FIG. 16.8Vault prolapse.
Sacrocolpopexy involves suturing the vaginal vault to the body of the sacrum, indirectly by using a polypropylene mesh interposed between the two structures. The procedure is performed through an abdominal incision but can be carried out laparoscopically.
Sacrospinous fixation requires the surgeon to suture the top of the vaginal vault to the sacrospinous ligament. The procedure is performed through the vagina. Complications of the procedure include damage to the sciatic nerve and pudendal vessels.
Vaginal mesh repairs
Recurrence of prolapse after surgical correction is common, with up to 30% of women requiring a second operation within 5 years. The recurrence may be due to the fact that the repaired tissues were weak even before the original operation; consequently, there is increased interest in mesh-augmented pelvic floor repair. Meshes are used with the aim of improving tissue strength and support. Types of mesh used are synthetic biocompatible meshes (e.g. polypropylene) and biological meshes (e.g. porcine dermis or bovine pericardium), and these can also be either absorbable or non-absorbable.
Currently, mesh is most popularly provided as ‘mesh repair kits’. They use monofilament, low-weight, macroporous polypropylene meshes to reinforce the pubocervical and rectovaginal fascia. The operation involves the blind insertion of trocars into the obturator foramen, ischiorectal fossa, ileococcygeus muscle and sacrospinous ligament. Most meshes have three parts, which are placed between the bladder and vagina, through each obturator foramen and between the rectum and vagina (Fig. 16.9).
FIG. 16.9(A–C) Repair of complete vault prolapse.
Meshes have been associated with an increased risk of complications, however, partly from the risks of insertion and partly because they are foreign bodies. Operative complications include bladder injuries, rectal injuries and vascular damage (cystoscopy is recommended to exclude bladder damage). Long-term complications include dyspareunia, erosion or rejection of the mesh and mesh-related infections. Infection after use of a vaginal polypropylene mesh has been reported in around 8% of cases, with erosions occurring in about 12%. Necrotizing fasciitis is also a possibility.
Although mesh repair kits are associated with low recurrence and low morbidity rates, some of the uncommon complications are serious and potentially life-threatening, and it is suggested that these repairs should be carried out only by specialists. One of the leading manufacturers of mesh repair kits has recently withdrawn their product following many expensive lawsuits in the USA and it remains to be seen whether this will dissuade surgeons from this type of repair.

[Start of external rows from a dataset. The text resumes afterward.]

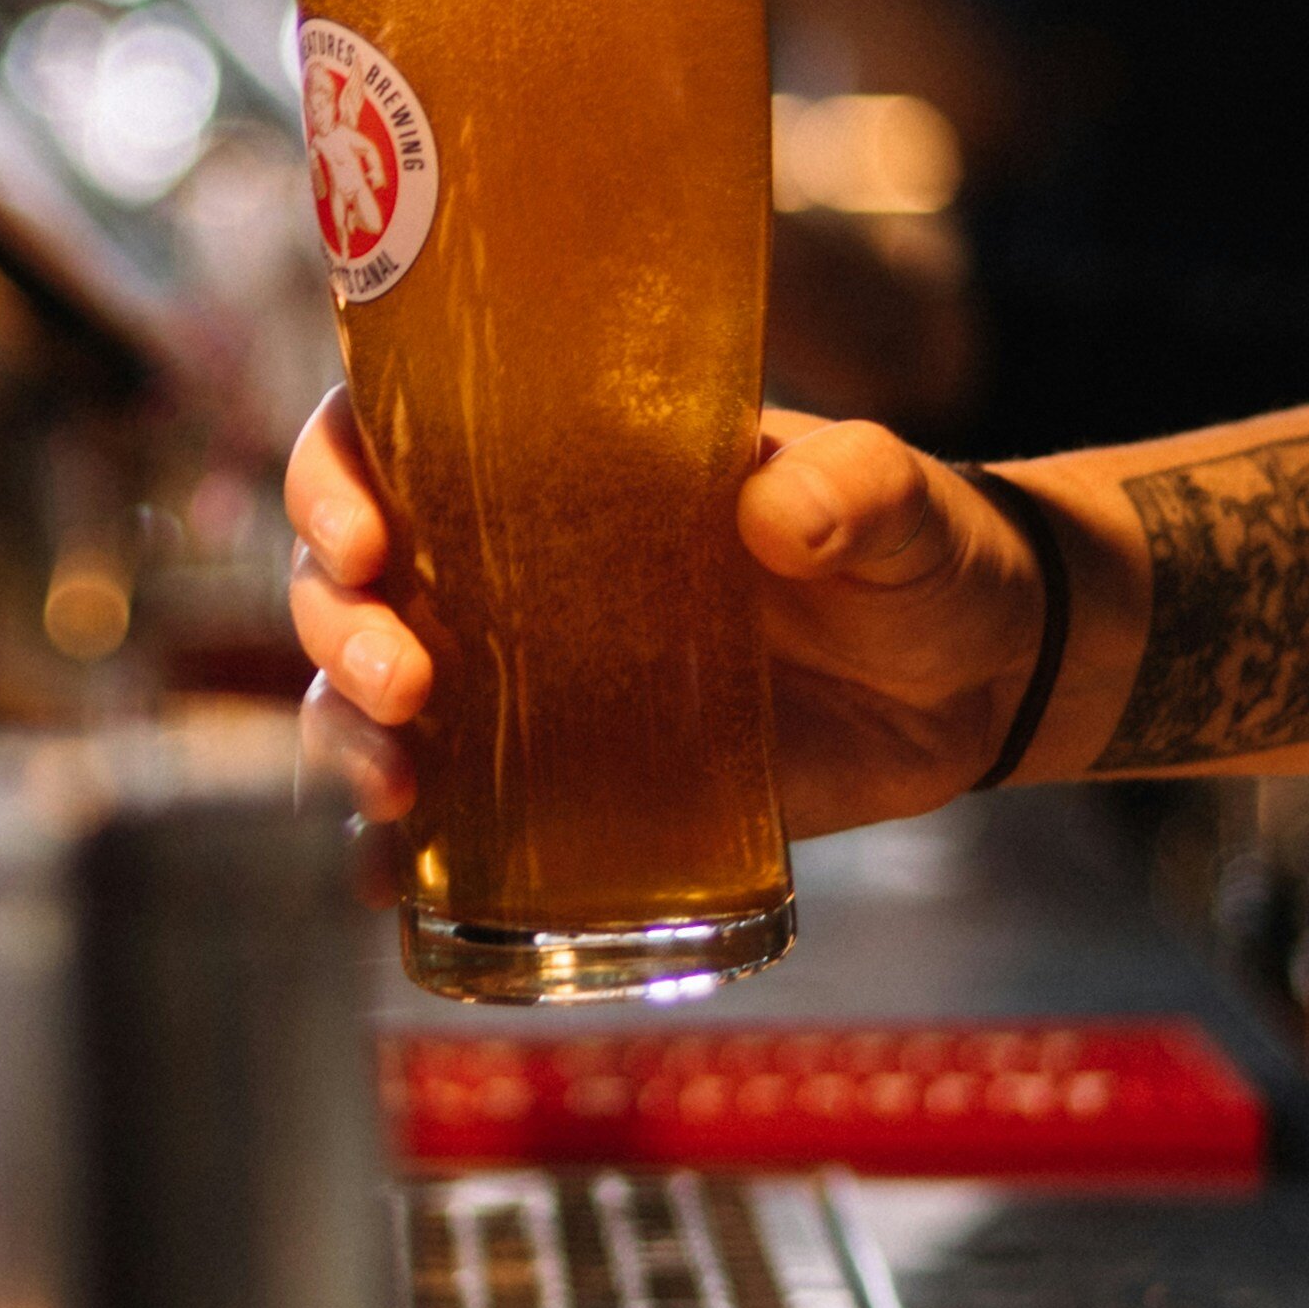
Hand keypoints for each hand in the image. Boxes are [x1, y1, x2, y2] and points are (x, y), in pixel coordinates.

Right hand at [286, 388, 1048, 840]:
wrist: (973, 681)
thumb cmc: (921, 557)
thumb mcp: (899, 503)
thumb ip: (854, 490)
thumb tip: (780, 514)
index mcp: (566, 456)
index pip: (394, 428)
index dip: (335, 471)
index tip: (364, 535)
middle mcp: (516, 557)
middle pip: (351, 572)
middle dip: (336, 625)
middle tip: (407, 683)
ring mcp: (527, 676)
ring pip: (365, 690)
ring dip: (345, 735)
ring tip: (400, 790)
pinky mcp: (559, 783)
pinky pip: (439, 814)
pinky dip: (389, 847)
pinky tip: (390, 879)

• Genital prolapse describes the descent of the pelvic organs (urethra, bladder, uterus, POD and rectum) into the vagina.

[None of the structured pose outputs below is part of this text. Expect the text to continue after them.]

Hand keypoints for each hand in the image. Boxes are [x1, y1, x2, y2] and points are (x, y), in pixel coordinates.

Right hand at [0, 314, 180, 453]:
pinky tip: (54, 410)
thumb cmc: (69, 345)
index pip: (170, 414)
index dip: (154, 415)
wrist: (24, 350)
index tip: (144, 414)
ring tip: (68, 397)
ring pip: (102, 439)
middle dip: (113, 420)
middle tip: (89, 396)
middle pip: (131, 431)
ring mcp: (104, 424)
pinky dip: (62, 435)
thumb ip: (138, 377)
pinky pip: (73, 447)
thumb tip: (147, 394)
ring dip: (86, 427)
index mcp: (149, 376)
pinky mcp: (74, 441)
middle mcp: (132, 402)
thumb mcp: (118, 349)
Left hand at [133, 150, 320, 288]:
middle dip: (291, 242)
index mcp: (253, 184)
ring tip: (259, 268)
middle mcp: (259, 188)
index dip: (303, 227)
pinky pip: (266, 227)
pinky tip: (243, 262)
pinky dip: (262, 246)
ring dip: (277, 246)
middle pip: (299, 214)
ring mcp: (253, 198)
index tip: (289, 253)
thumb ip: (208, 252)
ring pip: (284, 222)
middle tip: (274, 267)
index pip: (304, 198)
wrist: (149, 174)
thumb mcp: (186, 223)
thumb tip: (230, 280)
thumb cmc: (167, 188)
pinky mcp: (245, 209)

• It occurs almost exclusively after childbirth following damage to the pudendal nerve. Worsening pelvic floor weakness ensues and typically obesity, the menopause, gynaecological surgery, age or increasing intra-abdominal pressure ultimately produces symptomatic prolapse.
• Prolapse may be classified as: anterior compartment defects (urethrocele or cystocele – urethra or bladder, respectively); a central compartment deficit leading to the prolapse of the uterus (first-, second- or third-degree prolapse); or a posterior compartment deficit (prolapse of the rectum or small bowel – rectocele and enterocele, respectively).
• Women with prolapse may present with a ‘something coming down’, discomfort or urinary or bowel symptoms. Asymptomatic prolapse does not need to be treated.
• Treatment may be conservative (ring pessaries, pelvic floor exercises) or surgical repair, i.e. repairing the fascial defect or performing vaginal hysterectomy for uterine prolapse.